Speaking about the activities at the group's private banking operation, which is being forced to close down next year, Peterson said that 'there was an aggressive sales culture whereby attention was not paid to the rules......We acknowledge there was a fundamental flaw in our organisation involving a weak culture of compliance and internal controls'.
Citigroup is said to have appointed 100 investigators to examine every transaction its Japanese private banking unit undertook in the last three years. It has promised that it will compensate clients who had been disadvantaged. The final compensation figure could well be significant.
Goldman has been tinkering with its senior management at the firm's European operations as the pack has again been reshuffled.

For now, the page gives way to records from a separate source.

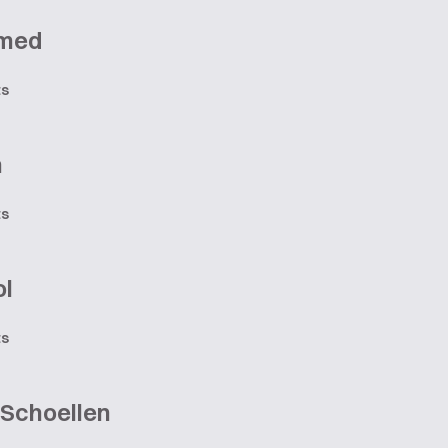
med
ts
n
ts
ol
ts
 Schoellen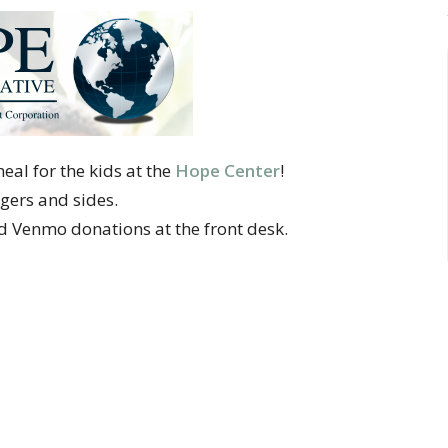
al for the kids at the
Hope Center
!
gers and sides.
nd Venmo donations at the front desk.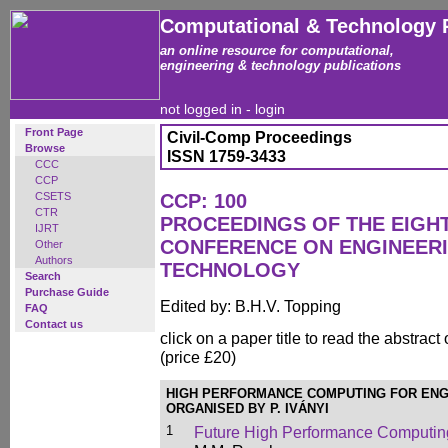
Computational & Technology 
an online resource for computational,
engineering & technology publications
not logged in -
login
Front Page
Civil-Comp Proceedings
Browse
ISSN 1759-3433
CCC
CCP
CSETS
CCP: 100
CTR
PROCEEDINGS OF THE EIGH
IJRT
CONFERENCE ON ENGINEER
Other
Authors
TECHNOLOGY
Search
Purchase Guide
Edited by: B.H.V. Topping
FAQ
Contact us
click on a paper title to read the abstract
(price £20)
HIGH PERFORMANCE COMPUTING FOR ENG
ORGANISED BY P. IVÁNYI
1
Future High Performance Computing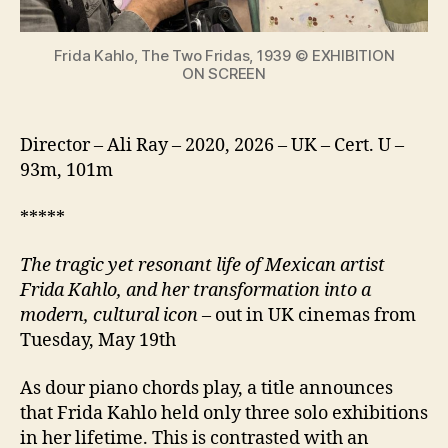
icon
Frida Kahlo, The Two Fridas, 1939 © EXHIBITION
ON SCREEN
Director – Ali Ray – 2020, 2026 – UK – Cert. U –
93m, 101m
*****
The tragic yet resonant life of Mexican artist
Frida Kahlo, and her transformation into a
modern, cultural icon
– out in UK cinemas from
Tuesday, May 19th
As dour piano chords play, a title announces
that Frida Kahlo held only three solo exhibitions
in her lifetime. This is contrasted with an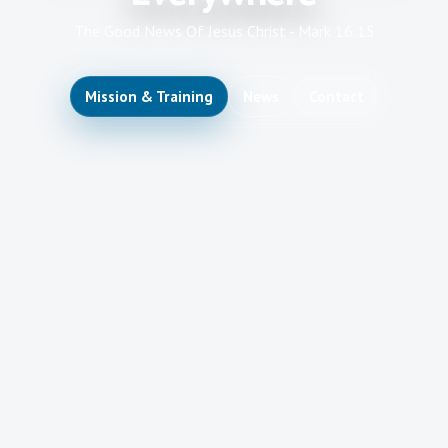
The Good News Of Jesus Christ - Mark 16:15
Mission & Training
News
Contact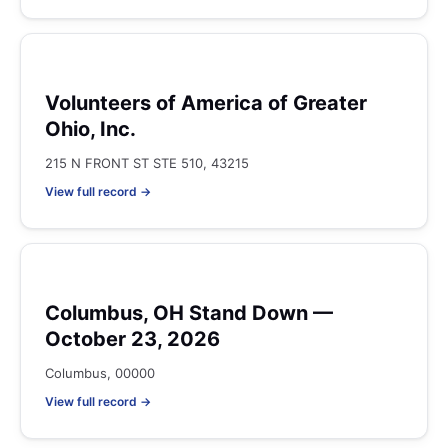
Volunteers of America of Greater
Ohio, Inc.
215 N FRONT ST STE 510, 43215
View full record →
Columbus, OH Stand Down —
October 23, 2026
Columbus, 00000
View full record →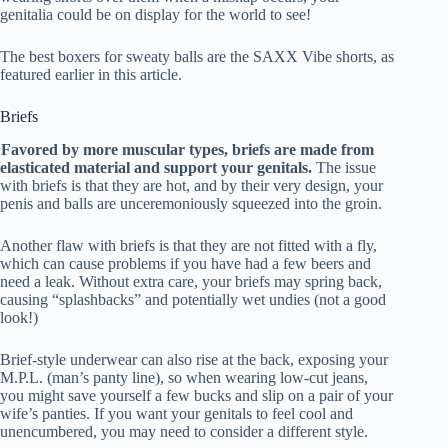
genitalia could be on display for the world to see!
The best boxers for sweaty balls are the SAXX Vibe shorts, as
featured earlier in this article.
Briefs
Favored by more muscular types, briefs are made from
elasticated material and support your genitals.
The issue
with briefs is that they are hot, and by their very design, your
penis and balls are unceremoniously squeezed into the groin.
Another flaw with briefs is that they are not fitted with a fly,
which can cause problems if you have had a few beers and
need a leak. Without extra care, your briefs may spring back,
causing “splashbacks” and potentially wet undies (not a good
look!)
Brief-style underwear can also rise at the back, exposing your
M.P.L. (man’s panty line), so when wearing low-cut jeans,
you might save yourself a few bucks and slip on a pair of your
wife’s panties. If you want your genitals to feel cool and
unencumbered, you may need to consider a different style.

A spokesperson said that 'traditionally, Goldman Sachs promotes its most senior and talented people into top-level client facing roles'. And who said back office staff were second-class citizens ?
And finally, The National Association of Securities Dealers has fined 29 brokerage firms, including Merrill Lynch and American Express Financial Advisors, $9.2m for 'violations related to the timely filing of regulatory (broker)information.' Morgan Stanley was fined $2.2m for a similar offence in July.